Today, I am so diversified that it’s kind of ridiculous. The other day I was looking at my investment spreadsheets and just shaking my head. This was so much simpler (and more fun) during the 90s and 2000s when I could just focus on one thing. Oh well. Those days are gone.
I can’t tell you exactly where and how I’m invested, because I don’t give out personal financial information over the internet (and neither should you). I can tell you that I’m invested, in some way, in every sector I listed above, all of which in a very diversified way, in addition to some other sub-sectors I haven’t mentioned.
That is my laymen’s advice to you. Since no one can tell with any certainly what the next big “one thing” is, if you have money to invest, diversify the shit out of it. Kevin O’Leary’s rule is that you shouldn’t have any more than 5% of your money in any one investment or one sector. If you do the math on that, that means you’re invested into at least 20 different sectors. Yikes. I’m not quite that diversified, but close.

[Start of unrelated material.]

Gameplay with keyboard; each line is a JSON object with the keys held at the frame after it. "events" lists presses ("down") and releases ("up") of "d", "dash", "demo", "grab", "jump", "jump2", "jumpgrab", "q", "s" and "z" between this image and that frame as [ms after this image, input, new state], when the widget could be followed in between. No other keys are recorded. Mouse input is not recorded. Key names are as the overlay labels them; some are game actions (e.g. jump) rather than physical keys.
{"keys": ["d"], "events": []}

It’s a pain in the ass, but it’s what I think is necessary in order to protect your money in these uncertain times. In several decades, once the West gets through the pain that is coming, maybe you’ll be able to bank on that “one thing” again. But until then, I think you should be as safe and diversified as possible.
Note: I am not a financial expert and I’m not qualified to give investment advice. Please consult with a trained financial professional before investing any large amounts of money.